Consider these while organizing your Off Season Basketball Workouts

Take Inventory

You've completed your season. And whether you are the few who ended their season with a win or the majority whose last memory is filled with crying players and disappointed friends, family and fans, it is time to refocus on what you can be. How do you properly transition into a phase called the off-season? With the offseason upon you, it is time to take inventory on what you have.. To maximize your offseason basketball workouts, employ the following tips:

What's your style of play?
- What is your basketball philosophy? Do you believe in running and gunning, trapping or do you prefer a methodical half court offense?. Your basic philosophy will determine the drills and exercises that you will include in your offseason program. For example, if you run a motion offense that requires face cuts, focus on change direction drills to maximize face cut movement efficiency.

Action: Write a list of the skills required to play in your system.

Who are your returning players?
- Who are your returning players? Your returning players will determine the direction of your offseason workouts. Do you return young players that need to gain weight and athleticism, or will you have a veteran team that needs to maximize power and skill? Write a list of your returning players and potential players. This will give you a guide on determining your strengths and weaknesses.

What are your strengths and weakness?
Determine your strengths.
-Your strengths are the physical tools that are above average in comparison to other teams.

Determine your weakness
- Your weaknesses are physical tools that are below average in comparison to other players. Physical tools to consider are:
  • Speed (acceleration)
  • Deceleration (ability to slow down/change directions)
  • Agility
  • Coordination/footwork
  • Vertical jump
  • Lateral movement
  • Post/Rebounding Strength/Power
  • Balance
Action: Use your "potential team" list and rate reach player below average, average, or above average based on the physical tools list.

Consider your opponents?
- Consider the team that is your biggest hurdle for a successful season. Is there a baseline level of speed, strength, or power that will allow you to compete and overcome this obstacle?

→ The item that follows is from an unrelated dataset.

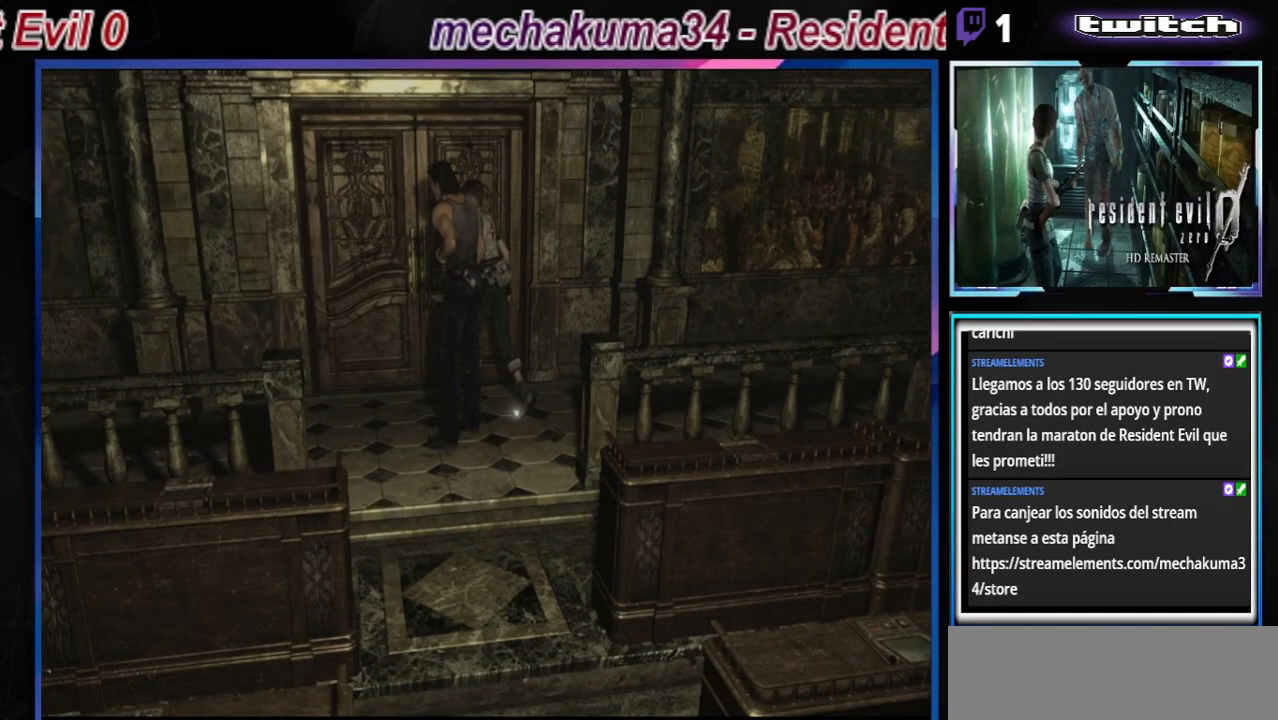
{"buttons": [], "left_stick": "center", "events": [[267, "left_stick", "center"]]}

Action: Write notes analyzing the strengths and weaknesses of your opponents.

Execution:


When, where, and how will you train?

- Consider the following:
  • When and where do you access to your training facility.
  • Is there enough space for your team and another team.
  • What equipment do you have, and what do you need to purchase?
  • Can you use alternative equipment or exercises.
How many days per week?

- Train at least 2 days per week and at a maximum 4 days per week. Of course the volume is dictated by other factors such as:
  • You and your staff availability.
  • Player availability
  • Player involvement on other teams
  • Player total physical activities volume.
Workout Split?
- Basketball specific training requires you to think in terms of movements and not "body parts". For example, we are not training the lats, we are training pulls. This is the current standard of elite basketball performance training. So with that said, your daily split can still focus on upper vs lower body.

To keep it simple, focus one day on upper body and one day lower body. When will you train core? Core will be included in both workouts. In addition, alternate upper body with lower body and try not to train two movements on back to back days. (Remember- we think in movements not body parts).

Injury Prevention?

- Injuries of the acl, ankle, low back, and knee can be prevented with proper training. Most injuries occur due to weakness or overuse. For example, acl injuries occur when players have excessively large quads in comparison to hamstrings. To prevent this, include more hip (Hamstring/Glutes (butt) dominant movements vs knee dominant movements (quad).

Vertical Jump maybe overrated. (shock)

- Focus primarily on your weakness based on your style of play.. However, coaches, players, and fans are infatuated with vertical jump height. However, think about the percentage of time a basketball player is actually jumping.

It is actually a small percentage of the game. Do not dedicate your entire program to increasing your players vertical jump. If your focus is only vertical jump, you are neglecting speed, quickness, agility, balance, and other important skills needed to perform at a high level.

- Action: balance athletic development beyond just vertical jump training.

When will you train basketball skills?

- Unfortunately, basketball players do not develop their skills in the offseason as once before. With AAU, USSSA, and other organizations, players do not take time to develop their individual skills. Make decisions if you are going to include individual skill development in your program.

The advantages to skill development are that you know your players are developing proper skills and at a proper rate. If you decide to include skill training, I suggest including skill training at least multiple times per week. However, with the addition of weight room/movement training, you do not want to overtrain your athletes.

Action: Do not overtrain. Especially if your players are involved in other offseason sports. Judge by weakness, sickness, and general well being of your players.

Other Issues


What are your State High school sports commission rules?
- Make sure you comply with your local sports commission rules. You do not want violate your state commission rules and receive a fine or potentially lose wins do to a costly mistake.

Train JV & varsity together
- I personally believe in training JV and varsity together when possible. It builds camaraderie and many JV players will be future teammates with your current varsity. Training together helps build relationships during the offseason basketball workouts.

Off season basketball workouts allows you to improve your skills.